▸ **Exercise prompt**:
Answer these from the RARA gene text:
1. On which chromosome is the RARA gene located?
2. What other name does the RARA gene go by?
3. What are the immature immune cells in the bone marrow called that RARα helps turn into mature white blood cells?

▸ **Text excerpt**:
= RARA gene =

Protein coding gene

The RARA gene, also known as NR1B1, is a protein coding gene located on chromosome 17
that provides the instructions required to make transcription factor Retinoic Acid Receptor Alpha (or RARα).

==Interactions and roles==
The RARα protein interacts with Vitamin A-derived retinoic acid to control the transcription of genes required for many processes involved in early embryonic development including neural differentiation, organogenesis, cardiogenesis, and limb development. It also plays an important role in the development of the immune system by inducing T-regulatory cells, promoting tolerance, and controlling the differentiation of immature immune cells in the bone marrow called promyelocytes into mature white blood cells.

▸ **Information supplied**:
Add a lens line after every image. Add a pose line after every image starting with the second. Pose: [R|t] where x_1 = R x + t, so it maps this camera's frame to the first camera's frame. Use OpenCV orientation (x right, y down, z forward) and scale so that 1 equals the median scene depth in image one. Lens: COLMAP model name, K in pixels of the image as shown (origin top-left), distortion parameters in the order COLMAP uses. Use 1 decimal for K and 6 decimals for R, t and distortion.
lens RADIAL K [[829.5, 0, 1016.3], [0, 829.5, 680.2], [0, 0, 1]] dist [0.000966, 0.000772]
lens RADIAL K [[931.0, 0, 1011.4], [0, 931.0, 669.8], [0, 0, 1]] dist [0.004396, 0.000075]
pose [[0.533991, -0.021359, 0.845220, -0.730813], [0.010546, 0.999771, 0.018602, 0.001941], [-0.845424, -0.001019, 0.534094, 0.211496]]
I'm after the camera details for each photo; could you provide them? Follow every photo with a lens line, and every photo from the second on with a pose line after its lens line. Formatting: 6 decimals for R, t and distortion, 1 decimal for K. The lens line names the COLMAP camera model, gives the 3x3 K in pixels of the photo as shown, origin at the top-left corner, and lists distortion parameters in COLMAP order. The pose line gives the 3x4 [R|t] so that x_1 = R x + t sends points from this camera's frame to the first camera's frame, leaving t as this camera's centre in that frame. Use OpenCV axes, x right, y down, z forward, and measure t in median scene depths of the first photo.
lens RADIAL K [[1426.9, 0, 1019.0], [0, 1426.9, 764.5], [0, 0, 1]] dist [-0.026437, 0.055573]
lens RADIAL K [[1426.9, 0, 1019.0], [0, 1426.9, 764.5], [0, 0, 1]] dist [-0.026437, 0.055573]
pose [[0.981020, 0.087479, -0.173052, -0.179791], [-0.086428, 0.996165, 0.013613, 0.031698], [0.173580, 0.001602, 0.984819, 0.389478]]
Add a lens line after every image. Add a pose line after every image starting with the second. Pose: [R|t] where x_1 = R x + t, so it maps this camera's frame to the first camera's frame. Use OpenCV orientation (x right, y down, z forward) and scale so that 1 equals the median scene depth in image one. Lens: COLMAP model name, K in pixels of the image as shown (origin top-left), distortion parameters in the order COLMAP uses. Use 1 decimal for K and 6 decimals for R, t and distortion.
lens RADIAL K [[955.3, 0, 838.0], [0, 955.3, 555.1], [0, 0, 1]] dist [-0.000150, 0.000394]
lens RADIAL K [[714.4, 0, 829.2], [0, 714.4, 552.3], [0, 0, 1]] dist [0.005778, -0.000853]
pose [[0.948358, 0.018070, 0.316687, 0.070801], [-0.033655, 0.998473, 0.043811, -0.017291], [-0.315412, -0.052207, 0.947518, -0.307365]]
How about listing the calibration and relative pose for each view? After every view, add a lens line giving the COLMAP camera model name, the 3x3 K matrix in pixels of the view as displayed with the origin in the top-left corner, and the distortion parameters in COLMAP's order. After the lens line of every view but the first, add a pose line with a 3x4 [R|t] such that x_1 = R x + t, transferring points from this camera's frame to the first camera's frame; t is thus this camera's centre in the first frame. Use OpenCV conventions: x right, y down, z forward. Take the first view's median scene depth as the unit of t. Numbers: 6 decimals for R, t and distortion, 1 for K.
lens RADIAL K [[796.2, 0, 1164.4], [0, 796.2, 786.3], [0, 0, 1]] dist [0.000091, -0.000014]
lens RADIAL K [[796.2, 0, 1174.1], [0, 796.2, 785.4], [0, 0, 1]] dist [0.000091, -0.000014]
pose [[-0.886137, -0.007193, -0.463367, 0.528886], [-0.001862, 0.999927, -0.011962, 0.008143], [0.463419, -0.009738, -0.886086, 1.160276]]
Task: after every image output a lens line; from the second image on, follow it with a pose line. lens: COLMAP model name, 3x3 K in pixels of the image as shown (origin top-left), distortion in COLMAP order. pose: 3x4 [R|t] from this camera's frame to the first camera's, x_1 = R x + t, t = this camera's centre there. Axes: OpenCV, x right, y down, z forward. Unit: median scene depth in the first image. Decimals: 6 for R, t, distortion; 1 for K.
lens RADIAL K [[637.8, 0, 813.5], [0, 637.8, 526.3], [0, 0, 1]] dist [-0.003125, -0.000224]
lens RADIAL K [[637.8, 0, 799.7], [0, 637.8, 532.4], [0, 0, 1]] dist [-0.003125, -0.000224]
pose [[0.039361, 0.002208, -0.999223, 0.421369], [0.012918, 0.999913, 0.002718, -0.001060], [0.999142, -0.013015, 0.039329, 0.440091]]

▸ **Output**:
1. Chromosome 17
2. NR1B1
3. Promyelocytes